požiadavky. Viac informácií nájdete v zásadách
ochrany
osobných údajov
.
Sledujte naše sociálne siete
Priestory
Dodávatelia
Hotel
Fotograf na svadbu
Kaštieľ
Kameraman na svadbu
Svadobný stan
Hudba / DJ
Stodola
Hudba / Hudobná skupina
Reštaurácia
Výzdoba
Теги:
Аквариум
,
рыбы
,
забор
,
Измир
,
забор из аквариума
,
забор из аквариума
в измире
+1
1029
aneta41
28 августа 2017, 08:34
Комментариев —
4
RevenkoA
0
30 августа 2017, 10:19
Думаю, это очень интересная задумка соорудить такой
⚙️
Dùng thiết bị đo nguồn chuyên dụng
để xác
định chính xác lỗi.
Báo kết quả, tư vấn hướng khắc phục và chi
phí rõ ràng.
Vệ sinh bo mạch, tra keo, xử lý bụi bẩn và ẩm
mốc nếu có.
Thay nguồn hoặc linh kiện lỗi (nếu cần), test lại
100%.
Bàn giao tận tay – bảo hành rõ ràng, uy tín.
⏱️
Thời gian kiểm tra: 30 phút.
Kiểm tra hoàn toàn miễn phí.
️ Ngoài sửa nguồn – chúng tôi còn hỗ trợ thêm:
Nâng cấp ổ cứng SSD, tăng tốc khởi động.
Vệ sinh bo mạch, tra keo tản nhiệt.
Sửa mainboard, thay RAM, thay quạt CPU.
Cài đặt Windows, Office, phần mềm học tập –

________________________________________

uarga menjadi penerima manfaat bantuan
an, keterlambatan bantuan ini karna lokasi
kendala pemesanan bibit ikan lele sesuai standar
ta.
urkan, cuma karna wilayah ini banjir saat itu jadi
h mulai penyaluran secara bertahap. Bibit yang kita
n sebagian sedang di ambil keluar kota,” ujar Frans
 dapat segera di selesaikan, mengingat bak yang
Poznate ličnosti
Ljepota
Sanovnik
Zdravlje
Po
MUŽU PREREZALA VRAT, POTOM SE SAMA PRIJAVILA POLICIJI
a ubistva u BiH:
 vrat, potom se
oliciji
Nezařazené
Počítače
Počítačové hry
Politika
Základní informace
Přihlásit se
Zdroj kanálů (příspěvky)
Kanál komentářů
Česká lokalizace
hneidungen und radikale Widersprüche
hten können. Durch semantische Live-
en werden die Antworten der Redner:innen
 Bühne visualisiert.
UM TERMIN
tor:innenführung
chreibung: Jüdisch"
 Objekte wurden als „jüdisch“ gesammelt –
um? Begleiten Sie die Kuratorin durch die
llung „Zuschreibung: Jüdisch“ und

________________________________________

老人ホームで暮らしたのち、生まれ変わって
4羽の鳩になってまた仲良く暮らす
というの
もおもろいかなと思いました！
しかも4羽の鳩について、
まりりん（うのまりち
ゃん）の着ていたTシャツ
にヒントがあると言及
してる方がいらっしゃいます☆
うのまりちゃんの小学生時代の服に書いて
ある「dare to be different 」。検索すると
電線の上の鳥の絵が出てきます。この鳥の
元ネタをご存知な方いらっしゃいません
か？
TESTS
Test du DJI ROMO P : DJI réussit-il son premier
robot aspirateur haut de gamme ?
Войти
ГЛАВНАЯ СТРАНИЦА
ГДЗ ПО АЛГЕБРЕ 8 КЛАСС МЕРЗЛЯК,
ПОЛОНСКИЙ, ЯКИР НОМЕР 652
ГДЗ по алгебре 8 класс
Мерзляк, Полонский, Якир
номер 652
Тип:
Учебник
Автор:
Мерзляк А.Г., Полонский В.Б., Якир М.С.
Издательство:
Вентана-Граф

________________________________________

◆ Directions for this task ◆
Leave out every line above except those from the line with "Мерзляк А.Г., Полонский В.Б., Якир М.С." up to and including the line with "Вентана-Граф", and copy those exactly.

◆ Exercise response ◆
Мерзляк А.Г., Полонский В.Б., Якир М.С.
Издательство:
Вентана-Граф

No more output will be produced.